Richard Cizik worked as the Washington lobbyist for the National Association of Evangelicals for nearly thirty years before he was sent packing in 2008.
The Religious Right was not happy with Cizik because he was an outspoken evangelical advocate of “Creation Care“–the idea that Christians have a responsibility to care for the environment. Folks like James Dobson thought that Christians should not be wasting their time with environmental causes because it would take time away from the fight against abortion and gay marriage.
But it was not Cizik’s views on global warming and the environment that cost him his job. He was canned (technically he resigned his position after NAE president Leith Anderson said he had lost credibility among many of the organization’s membership) after he told National Public Radio’s Terry Gross that he believed in civil unions for gay couples.
Newsweek writer Lisa Miller reports that Cizik is making a comeback. He has formed an organization called New Evangelical Partnership for the Common Good. According to Miller, the group is “devoted to developing Christian responses to global and political issues such as environmentalism, nuclear disarmament, human rights, and dialogue with the Muslim world.”

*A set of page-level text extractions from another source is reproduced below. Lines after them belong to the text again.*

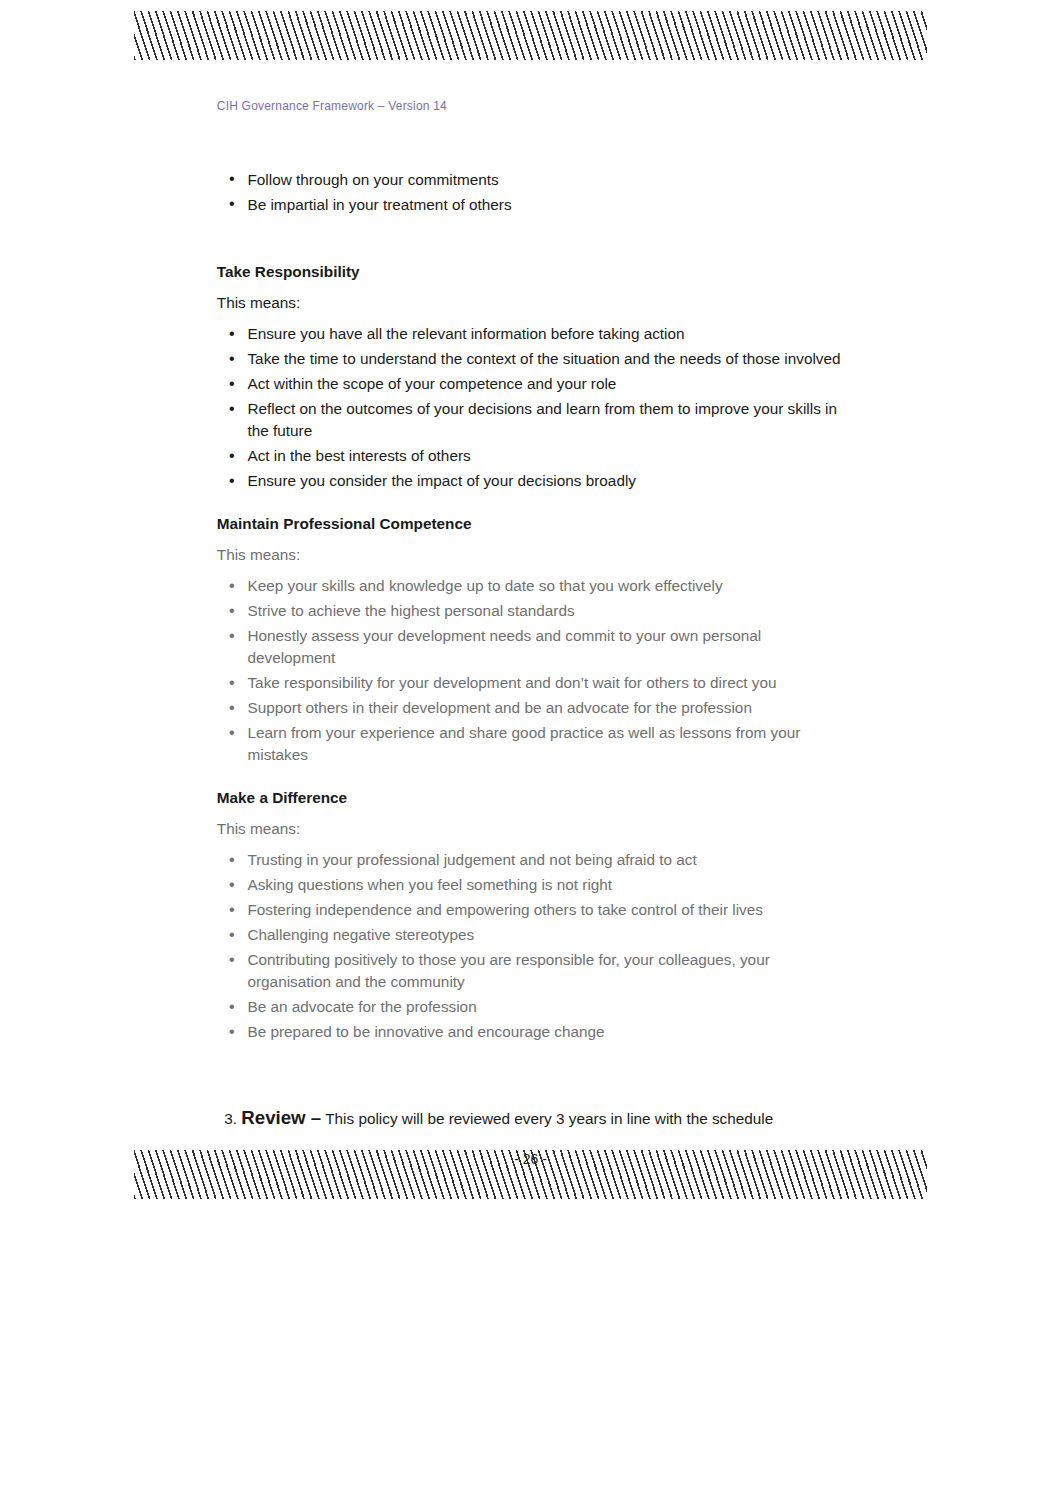CIH Governance Framework – Version 14
Follow through on your commitments
Be impartial in your treatment of others
Take Responsibility
This means:
Ensure you have all the relevant information before taking action
Take the time to understand the context of the situation and the needs of those involved
Act within the scope of your competence and your role
Reflect on the outcomes of your decisions and learn from them to improve your skills in the future
Act in the best interests of others
Ensure you consider the impact of your decisions broadly
Maintain Professional Competence
This means:
Keep your skills and knowledge up to date so that you work effectively
Strive to achieve the highest personal standards
Honestly assess your development needs and commit to your own personal development
Take responsibility for your development and don’t wait for others to direct you
Support others in their development and be an advocate for the profession
Learn from your experience and share good practice as well as lessons from your mistakes
Make a Difference
This means:
Trusting in your professional judgement and not being afraid to act
Asking questions when you feel something is not right
Fostering independence and empowering others to take control of their lives
Challenging negative stereotypes
Contributing positively to those you are responsible for, your colleagues, your organisation and the community
Be an advocate for the profession
Be prepared to be innovative and encourage change
Review – This policy will be reviewed every 3 years in line with the schedule
- 26 -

Here is more from Miller’s article:
Critics will say that Cizik has gone soft or, worse, that he’s allowed himself to be co-opted by the left: he’s the token conservative evangelical with the progressive agenda who gets trotted out as evidence that conservative evangelicals no longer care about the issues that once mattered so much to them. (This broad point of view, though embraced by many in the left-wing press, is not supported by polls. Younger evangelicals are concerned with a broader range of issues than their parents, especially environmentalism and the developing world, but they are more conservative on abortion.) In any case, Cizik shrugs these criticisms off. “I am, at heart, a centrist evangelical. I am more pro-life than [Sojourners founder] Jim Wallis is, actually. I am what we should be—that is, post-ideological. We are to be about healing, not division. We are not to be subservient to ideology, but above it.”
Cizik says he represents a tradition of evangelicalism going back to the beginning of the 20th century—to Francis Schaeffer and Carl Henry, evangelicals who were strictly orthodox, but advocated a broad engagement with the world. “I’m not some upstart who’s trying to conjure up a new vision,” he says. “This goes back a long way.”
Cizik just might be the twenty-first century version of the 1950s “New Evangelicalism“–an attempt by scholars and Christian leaders such as Carl Henry, Francis Schaeffer, E.J. Carnell, John Harold Ockenga, Billy Graham, and others to bring evangelical faith to bear more fully on public life. Their agenda was much more post-fundamentalist than Cizik’s, but the spirit of the movement seems to be the same.
It is time that we create a more robust space for evangelical moderates. People like Cizik offer a compelling alternative to James Dobson on the Right and Jim Wallis on the Left.
ADDENDUM: Today Miller has a new piece on religious moderates up at her Newsweek blog.